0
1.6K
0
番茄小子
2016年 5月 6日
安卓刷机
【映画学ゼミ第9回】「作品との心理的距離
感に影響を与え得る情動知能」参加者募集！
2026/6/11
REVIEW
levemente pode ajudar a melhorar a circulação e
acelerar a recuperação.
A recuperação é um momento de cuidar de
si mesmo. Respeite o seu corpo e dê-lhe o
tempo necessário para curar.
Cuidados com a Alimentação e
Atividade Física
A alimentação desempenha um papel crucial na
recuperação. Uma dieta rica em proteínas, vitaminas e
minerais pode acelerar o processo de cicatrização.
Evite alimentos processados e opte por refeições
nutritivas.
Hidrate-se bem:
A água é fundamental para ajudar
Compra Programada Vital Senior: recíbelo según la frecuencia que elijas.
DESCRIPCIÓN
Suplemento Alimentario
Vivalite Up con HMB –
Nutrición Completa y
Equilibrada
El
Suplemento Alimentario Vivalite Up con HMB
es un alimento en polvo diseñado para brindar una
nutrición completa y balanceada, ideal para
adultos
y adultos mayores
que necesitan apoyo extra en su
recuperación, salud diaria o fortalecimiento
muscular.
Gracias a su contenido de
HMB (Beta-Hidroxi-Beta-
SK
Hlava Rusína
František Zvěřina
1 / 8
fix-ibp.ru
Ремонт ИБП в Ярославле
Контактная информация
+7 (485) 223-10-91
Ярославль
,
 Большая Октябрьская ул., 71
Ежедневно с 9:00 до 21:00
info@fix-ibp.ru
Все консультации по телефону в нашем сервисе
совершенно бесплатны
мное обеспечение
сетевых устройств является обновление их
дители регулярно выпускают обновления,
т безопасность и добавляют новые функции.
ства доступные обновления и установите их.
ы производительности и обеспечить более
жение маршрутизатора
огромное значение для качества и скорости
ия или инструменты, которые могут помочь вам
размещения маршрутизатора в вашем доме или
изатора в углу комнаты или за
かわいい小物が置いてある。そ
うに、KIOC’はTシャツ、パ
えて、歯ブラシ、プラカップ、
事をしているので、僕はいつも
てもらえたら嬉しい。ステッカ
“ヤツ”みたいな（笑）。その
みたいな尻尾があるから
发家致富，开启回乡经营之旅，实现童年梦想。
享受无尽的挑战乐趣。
_ _ _
### Work instructions
What you return must match the listing above exactly, with every line included.

### Output for this task
0
1.6K
0
番茄小子
2016年 5月 6日
安卓刷机
【映画学ゼミ第9回】「作品との心理的距離
感に影響を与え得る情動知能」参加者募集！
2026/6/11
REVIEW
levemente pode ajudar a melhorar a circulação e
acelerar a recuperação.
A recuperação é um momento de cuidar de
si mesmo. Respeite o seu corpo e dê-lhe o
tempo necessário para curar.
Cuidados com a Alimentação e
Atividade Física
A alimentação desempenha um papel crucial na
recuperação. Uma dieta rica em proteínas, vitaminas e
minerais pode acelerar o processo de cicatrização.
Evite alimentos processados e opte por refeições
nutritivas.
Hidrate-se bem:
A água é fundamental para ajudar
Compra Programada Vital Senior: recíbelo según la frecuencia que elijas.
DESCRIPCIÓN
Suplemento Alimentario
Vivalite Up con HMB –
Nutrición Completa y
Equilibrada
El
Suplemento Alimentario Vivalite Up con HMB
es un alimento en polvo diseñado para brindar una
nutrición completa y balanceada, ideal para
adultos
y adultos mayores
que necesitan apoyo extra en su
recuperación, salud diaria o fortalecimiento
muscular.
Gracias a su contenido de
HMB (Beta-Hidroxi-Beta-
SK
Hlava Rusína
František Zvěřina
1 / 8
fix-ibp.ru
Ремонт ИБП в Ярославле
Контактная информация
+7 (485) 223-10-91
Ярославль
,
 Большая Октябрьская ул., 71
Ежедневно с 9:00 до 21:00
info@fix-ibp.ru
Все консультации по телефону в нашем сервисе
совершенно бесплатны
мное обеспечение
сетевых устройств является обновление их
дители регулярно выпускают обновления,
т безопасность и добавляют новые функции.
ства доступные обновления и установите их.
ы производительности и обеспечить более
жение маршрутизатора
огромное значение для качества и скорости
ия или инструменты, которые могут помочь вам
размещения маршрутизатора в вашем доме или
изатора в углу комнаты или за
かわいい小物が置いてある。そ
うに、KIOC’はTシャツ、パ
えて、歯ブラシ、プラカップ、
事をしているので、僕はいつも
てもらえたら嬉しい。ステッカ
“ヤツ”みたいな（笑）。その
みたいな尻尾があるから
发家致富，开启回乡经营之旅，实现童年梦想。
享受无尽的挑战乐趣。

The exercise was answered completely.